Then there was Radio, the adorable retarded towel boy who actually wasn't retarded at all, but was actually running a numbers racket out of the lockerroom and paying off lineman to whiff blocks at key points in the game. But what we he know--he's retarded! DEEEEEERRRRRR.

Everyone else was called coach, and screamed a lot for no particular reason. No one in their right mind dared pluck a scat of scabrous corporate nothing-tongue like "quality control" from a management manual and place it in association with the grand game. Alas--language bleeds out the banality of culture one sickly syllable at a time.

But we digress.)

--Brian Van Gorder quits as coach of Georgia Southern. Dawgnoxious thinks he needs career counseling stat.

--Colt Brennan elects to spend one more year as a single young man playing quarterback in the country's most pass-friendly attack in one of the most stunning natural environments known to man. Brennan made his announcement wearing a lei and surrounded by callipygous but toned young women in bikinis who played with his hair and fed him smoked mahi-mahi by hand during the announcement. Why he did this rather than potentially playing for the Cleveland Browns is a matter of conjecture we'll leave to science.


Colt Brennan wipes away tears of joy as his pants are removed by his harem.
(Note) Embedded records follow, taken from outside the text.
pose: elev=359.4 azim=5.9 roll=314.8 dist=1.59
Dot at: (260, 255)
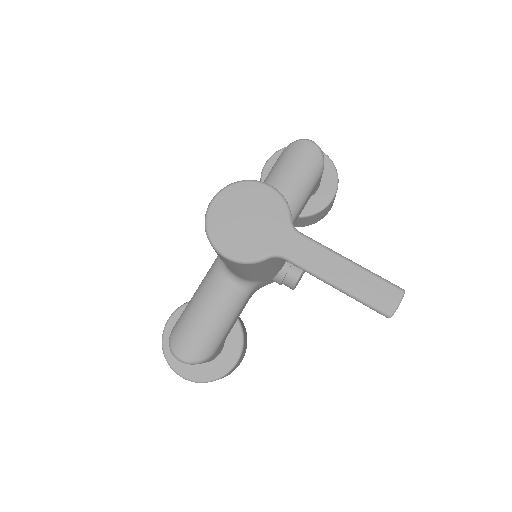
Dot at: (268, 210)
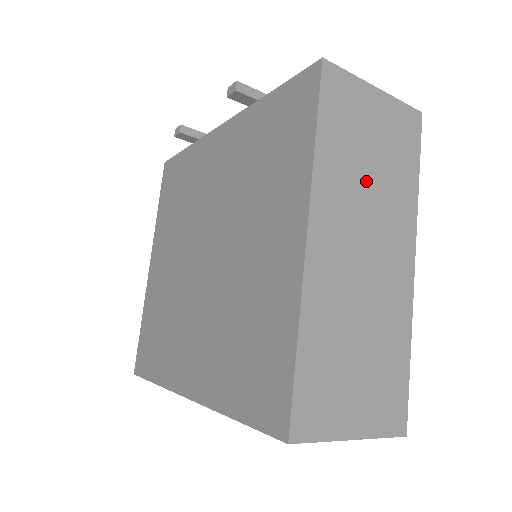
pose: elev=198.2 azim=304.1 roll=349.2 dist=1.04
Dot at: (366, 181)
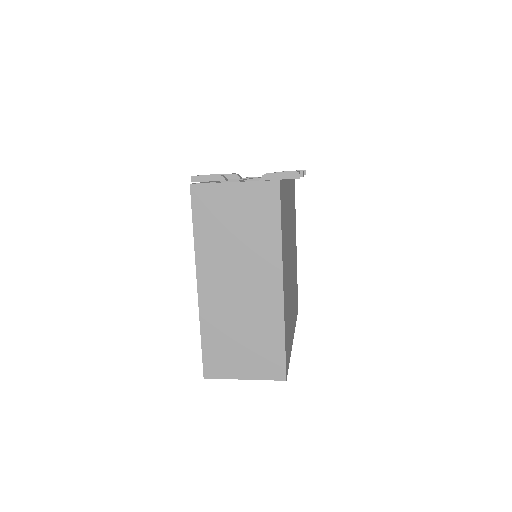
Dot at: (234, 244)
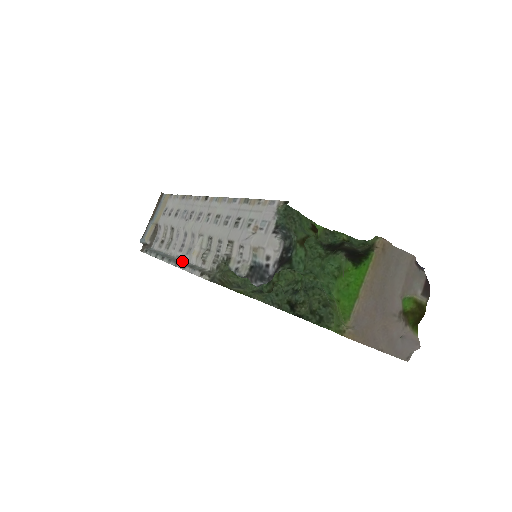
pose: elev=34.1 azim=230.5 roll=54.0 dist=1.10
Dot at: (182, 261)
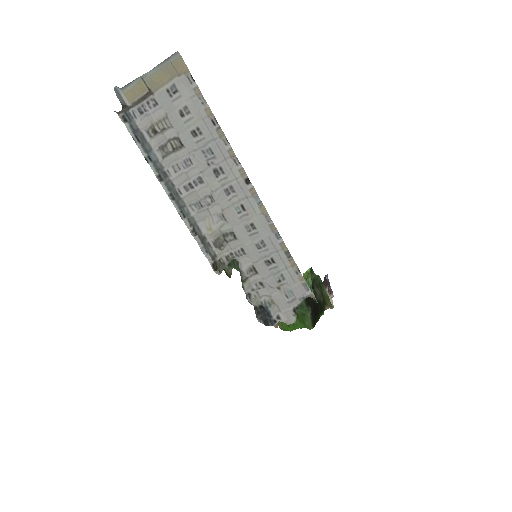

*This is the only reason Strong hasn't gotten a head job yet--the only reason. There's no other possible explanation beside booster and administrative reluctance to putting a black face on their program and their fear about cries of racism when and if they fire him. Considering what's happened at Notre Dame, that's hardly suprising. it does fire up this feed back loop, though: we don't want to be considered racist when we fire the coach, so we won't hire one, which gets us accused of being...racist.

This inanity keeps our defensive coordinator in our clutches one year longer, which is good. However, it denies a coach who's been consistently good for over a decade now the chance to rise to the highest position in his profession--which is a travesty. It's a matter of balls, quantities few ADs have to spare.